Proteomics plays a significant role in discerning the effects of chemical exposures in animal taxa. Multi-omics applications have become more pervasive in toxicology, however questions remain about whether proteomics is being utilized by the community to its full potential - are we placing too much stock in transcriptomics and other omics approaches for developing adverse outcome pathways? Proteins are more relevant than transcripts because they are direct mediators of the resulting phenotype. There is also rarely perfect stoichiometry between transcript and protein abundance and transcript abundance may not accurately predict physiologic response. Proteins direct all levels of phenotype: structural proteins dictate physical form, enzymes catalyze biochemical reactions, and proteins act as signaling proteins, antibodies, transporters, ion pumps, and transcription factors to control gene expression. Molecular initiating events (MIEs) of AOPs predominantly occur at the level of the protein (e.g. ligand-receptor binding) and proteomics can elucidate novel MIEs and mapping KEs in AOPs.

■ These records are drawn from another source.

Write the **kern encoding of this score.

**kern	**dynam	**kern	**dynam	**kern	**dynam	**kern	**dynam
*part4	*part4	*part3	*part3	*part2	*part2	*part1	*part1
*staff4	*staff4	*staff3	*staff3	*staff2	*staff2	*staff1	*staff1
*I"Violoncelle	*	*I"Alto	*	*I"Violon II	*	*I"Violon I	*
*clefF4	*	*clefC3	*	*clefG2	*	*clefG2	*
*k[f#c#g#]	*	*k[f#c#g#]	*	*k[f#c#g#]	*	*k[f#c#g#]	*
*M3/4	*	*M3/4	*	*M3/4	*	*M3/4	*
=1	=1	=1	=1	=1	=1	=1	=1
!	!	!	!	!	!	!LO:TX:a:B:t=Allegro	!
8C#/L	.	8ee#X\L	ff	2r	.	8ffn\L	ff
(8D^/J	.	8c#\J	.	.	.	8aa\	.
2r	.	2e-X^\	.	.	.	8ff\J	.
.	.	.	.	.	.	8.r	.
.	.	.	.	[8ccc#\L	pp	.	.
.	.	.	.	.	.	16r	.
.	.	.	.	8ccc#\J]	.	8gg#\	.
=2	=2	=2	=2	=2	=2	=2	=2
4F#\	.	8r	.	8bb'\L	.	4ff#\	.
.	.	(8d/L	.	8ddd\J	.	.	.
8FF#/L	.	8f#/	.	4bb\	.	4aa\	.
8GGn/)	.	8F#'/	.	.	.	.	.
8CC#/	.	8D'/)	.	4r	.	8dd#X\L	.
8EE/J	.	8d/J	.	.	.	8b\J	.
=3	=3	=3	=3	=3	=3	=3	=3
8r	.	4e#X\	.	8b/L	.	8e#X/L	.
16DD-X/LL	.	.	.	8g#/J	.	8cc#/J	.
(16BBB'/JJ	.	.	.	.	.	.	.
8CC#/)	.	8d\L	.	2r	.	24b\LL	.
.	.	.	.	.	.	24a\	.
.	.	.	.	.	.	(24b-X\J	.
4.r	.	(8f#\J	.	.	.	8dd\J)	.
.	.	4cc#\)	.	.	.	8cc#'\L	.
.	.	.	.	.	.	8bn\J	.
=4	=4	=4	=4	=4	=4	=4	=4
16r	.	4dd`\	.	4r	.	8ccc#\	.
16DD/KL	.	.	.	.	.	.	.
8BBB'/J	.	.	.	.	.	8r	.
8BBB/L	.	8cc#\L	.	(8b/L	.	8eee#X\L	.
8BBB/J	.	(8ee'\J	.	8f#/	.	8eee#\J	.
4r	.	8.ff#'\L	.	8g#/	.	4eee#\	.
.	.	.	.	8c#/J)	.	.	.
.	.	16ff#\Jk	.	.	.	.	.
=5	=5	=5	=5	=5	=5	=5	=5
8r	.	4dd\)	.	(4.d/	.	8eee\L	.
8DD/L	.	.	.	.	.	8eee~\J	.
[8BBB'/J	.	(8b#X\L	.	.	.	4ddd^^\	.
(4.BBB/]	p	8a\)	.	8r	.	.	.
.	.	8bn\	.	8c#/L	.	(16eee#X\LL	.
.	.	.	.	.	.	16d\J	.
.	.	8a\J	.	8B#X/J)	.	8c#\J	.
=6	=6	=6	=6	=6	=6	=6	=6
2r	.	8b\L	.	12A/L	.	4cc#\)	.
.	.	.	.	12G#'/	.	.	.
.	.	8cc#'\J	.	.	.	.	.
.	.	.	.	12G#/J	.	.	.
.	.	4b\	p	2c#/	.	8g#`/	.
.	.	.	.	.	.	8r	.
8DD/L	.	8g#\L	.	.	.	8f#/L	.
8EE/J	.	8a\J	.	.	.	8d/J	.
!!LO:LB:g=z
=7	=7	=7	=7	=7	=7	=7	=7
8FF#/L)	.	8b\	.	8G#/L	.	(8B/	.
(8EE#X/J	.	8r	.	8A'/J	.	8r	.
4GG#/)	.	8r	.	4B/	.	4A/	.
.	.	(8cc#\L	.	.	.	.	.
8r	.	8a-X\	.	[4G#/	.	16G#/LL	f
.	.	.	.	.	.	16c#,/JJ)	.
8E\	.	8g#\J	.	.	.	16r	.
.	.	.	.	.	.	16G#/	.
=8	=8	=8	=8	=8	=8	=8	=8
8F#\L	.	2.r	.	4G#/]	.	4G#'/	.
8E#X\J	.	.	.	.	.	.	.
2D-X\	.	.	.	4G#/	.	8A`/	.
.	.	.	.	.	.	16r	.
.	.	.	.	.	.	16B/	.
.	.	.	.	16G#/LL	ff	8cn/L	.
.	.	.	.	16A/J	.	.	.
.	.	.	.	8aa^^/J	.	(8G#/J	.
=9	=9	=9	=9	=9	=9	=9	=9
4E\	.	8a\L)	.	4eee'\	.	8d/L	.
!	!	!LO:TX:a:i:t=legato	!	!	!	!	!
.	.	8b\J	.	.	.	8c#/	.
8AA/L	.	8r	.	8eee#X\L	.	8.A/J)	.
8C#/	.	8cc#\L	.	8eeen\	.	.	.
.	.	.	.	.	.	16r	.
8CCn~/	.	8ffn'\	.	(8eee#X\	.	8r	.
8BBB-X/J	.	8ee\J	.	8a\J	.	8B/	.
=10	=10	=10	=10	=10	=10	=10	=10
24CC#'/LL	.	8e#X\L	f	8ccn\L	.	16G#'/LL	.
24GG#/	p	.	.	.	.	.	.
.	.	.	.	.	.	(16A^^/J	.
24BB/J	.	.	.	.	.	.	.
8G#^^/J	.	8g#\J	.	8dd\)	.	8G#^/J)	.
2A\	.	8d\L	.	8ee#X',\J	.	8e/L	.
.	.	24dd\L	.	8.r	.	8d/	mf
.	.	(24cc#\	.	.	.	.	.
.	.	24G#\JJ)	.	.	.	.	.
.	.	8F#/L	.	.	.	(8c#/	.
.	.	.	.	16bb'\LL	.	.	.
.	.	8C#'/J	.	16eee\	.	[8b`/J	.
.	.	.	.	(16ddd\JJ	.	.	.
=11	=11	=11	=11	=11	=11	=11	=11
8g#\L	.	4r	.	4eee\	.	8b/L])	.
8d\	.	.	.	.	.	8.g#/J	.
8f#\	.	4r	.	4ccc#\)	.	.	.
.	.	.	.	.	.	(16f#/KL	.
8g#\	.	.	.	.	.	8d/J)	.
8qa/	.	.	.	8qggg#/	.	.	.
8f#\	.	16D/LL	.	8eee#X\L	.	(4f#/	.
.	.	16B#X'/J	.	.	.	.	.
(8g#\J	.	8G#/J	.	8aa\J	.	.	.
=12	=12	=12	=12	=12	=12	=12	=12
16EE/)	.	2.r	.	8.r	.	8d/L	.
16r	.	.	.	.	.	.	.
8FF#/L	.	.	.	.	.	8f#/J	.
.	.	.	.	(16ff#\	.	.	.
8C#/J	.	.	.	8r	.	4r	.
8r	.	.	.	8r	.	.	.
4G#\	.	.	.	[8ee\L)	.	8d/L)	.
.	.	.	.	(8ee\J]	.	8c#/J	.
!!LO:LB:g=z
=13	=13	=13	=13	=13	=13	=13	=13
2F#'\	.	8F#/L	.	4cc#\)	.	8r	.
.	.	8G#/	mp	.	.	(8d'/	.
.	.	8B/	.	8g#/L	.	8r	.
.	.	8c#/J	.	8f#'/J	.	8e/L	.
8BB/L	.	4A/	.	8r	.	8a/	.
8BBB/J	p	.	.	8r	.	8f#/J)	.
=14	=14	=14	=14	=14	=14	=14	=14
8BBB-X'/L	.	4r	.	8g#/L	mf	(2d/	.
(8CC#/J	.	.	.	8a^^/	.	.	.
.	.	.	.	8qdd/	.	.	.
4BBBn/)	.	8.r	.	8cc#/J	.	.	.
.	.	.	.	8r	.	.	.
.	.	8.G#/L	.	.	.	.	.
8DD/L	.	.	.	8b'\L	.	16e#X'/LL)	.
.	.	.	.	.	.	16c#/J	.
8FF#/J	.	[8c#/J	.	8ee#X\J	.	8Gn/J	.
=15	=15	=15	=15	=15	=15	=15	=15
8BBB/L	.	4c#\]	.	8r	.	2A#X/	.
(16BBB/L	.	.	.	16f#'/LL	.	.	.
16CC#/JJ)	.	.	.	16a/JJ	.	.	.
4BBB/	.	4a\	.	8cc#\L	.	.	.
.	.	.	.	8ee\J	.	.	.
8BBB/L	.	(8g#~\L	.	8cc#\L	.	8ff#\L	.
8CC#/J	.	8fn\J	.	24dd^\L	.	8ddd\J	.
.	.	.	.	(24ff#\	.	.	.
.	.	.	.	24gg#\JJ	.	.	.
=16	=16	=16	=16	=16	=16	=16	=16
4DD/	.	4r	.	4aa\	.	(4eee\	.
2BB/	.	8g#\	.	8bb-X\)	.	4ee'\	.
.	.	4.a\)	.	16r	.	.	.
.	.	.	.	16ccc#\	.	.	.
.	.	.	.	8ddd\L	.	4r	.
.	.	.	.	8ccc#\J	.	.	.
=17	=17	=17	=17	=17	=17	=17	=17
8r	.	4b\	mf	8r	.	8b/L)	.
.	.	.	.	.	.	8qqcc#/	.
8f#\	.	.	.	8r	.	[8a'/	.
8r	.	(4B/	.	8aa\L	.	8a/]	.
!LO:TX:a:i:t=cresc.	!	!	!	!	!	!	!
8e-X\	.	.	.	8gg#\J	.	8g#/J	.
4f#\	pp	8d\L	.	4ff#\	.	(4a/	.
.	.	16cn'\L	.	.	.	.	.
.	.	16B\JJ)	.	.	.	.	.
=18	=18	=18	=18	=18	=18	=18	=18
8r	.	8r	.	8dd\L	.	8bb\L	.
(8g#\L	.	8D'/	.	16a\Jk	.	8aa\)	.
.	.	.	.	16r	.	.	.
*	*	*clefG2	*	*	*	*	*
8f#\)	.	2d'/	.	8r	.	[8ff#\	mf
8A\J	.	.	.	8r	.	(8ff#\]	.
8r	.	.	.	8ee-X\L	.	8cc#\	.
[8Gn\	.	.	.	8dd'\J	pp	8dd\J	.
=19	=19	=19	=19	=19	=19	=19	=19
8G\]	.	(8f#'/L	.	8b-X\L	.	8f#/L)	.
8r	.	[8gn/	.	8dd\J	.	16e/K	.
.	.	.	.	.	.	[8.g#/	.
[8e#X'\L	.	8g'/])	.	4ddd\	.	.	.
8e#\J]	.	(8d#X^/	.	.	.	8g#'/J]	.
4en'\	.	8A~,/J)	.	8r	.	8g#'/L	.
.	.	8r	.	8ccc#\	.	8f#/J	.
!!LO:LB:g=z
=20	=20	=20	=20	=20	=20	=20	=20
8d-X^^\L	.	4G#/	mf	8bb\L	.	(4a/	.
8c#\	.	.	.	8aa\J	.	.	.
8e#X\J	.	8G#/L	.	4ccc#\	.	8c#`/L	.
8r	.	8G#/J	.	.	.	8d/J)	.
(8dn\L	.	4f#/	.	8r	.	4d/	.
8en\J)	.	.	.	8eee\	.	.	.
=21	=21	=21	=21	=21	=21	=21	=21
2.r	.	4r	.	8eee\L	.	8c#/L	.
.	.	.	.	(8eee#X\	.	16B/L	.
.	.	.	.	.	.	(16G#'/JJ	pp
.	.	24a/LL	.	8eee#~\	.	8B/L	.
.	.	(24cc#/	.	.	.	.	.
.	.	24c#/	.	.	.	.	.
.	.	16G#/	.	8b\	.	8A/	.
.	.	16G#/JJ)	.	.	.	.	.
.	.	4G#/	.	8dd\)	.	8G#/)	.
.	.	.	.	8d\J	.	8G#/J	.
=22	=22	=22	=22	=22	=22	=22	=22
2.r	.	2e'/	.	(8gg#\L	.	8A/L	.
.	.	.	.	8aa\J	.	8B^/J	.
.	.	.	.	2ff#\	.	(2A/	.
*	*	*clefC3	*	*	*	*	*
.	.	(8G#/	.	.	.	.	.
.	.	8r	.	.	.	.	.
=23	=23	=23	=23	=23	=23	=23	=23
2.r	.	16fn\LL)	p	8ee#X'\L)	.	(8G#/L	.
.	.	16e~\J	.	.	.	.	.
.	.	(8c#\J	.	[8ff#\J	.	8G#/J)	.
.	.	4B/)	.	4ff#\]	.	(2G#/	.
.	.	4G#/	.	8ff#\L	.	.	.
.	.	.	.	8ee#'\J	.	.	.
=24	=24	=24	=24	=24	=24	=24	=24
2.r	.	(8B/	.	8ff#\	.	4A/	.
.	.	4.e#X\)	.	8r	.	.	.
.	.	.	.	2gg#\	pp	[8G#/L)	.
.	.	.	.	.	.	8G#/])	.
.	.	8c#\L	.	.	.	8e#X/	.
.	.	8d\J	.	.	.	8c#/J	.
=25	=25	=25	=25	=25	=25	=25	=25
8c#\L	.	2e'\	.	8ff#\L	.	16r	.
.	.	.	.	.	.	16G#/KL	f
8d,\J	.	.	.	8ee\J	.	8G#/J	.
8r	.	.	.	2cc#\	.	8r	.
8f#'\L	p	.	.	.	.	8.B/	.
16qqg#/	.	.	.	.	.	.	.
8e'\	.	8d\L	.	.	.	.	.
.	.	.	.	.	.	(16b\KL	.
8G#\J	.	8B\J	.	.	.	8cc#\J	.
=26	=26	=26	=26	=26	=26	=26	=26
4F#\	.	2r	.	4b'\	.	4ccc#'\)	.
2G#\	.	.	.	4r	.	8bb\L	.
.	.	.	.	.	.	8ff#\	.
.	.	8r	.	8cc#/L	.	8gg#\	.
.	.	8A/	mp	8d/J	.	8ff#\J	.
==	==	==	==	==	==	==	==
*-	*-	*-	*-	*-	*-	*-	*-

This critical review highlights the need for proteomics in multi-omics studies in environmental toxicology and outlines steps required for inclusion and wider acceptance in chemical risk assessment. We also present case studies of multi-omics approaches that utilize proteomics and discuss some of the challenges and opportunities for proteomics in comparative ecotoxicology. Our intention is not to minimize the importance of other omics technologies, as each has strengths and limitations, but rather to encourage researchers to consider proteomics-based methods in multi-omics studies and AOP development.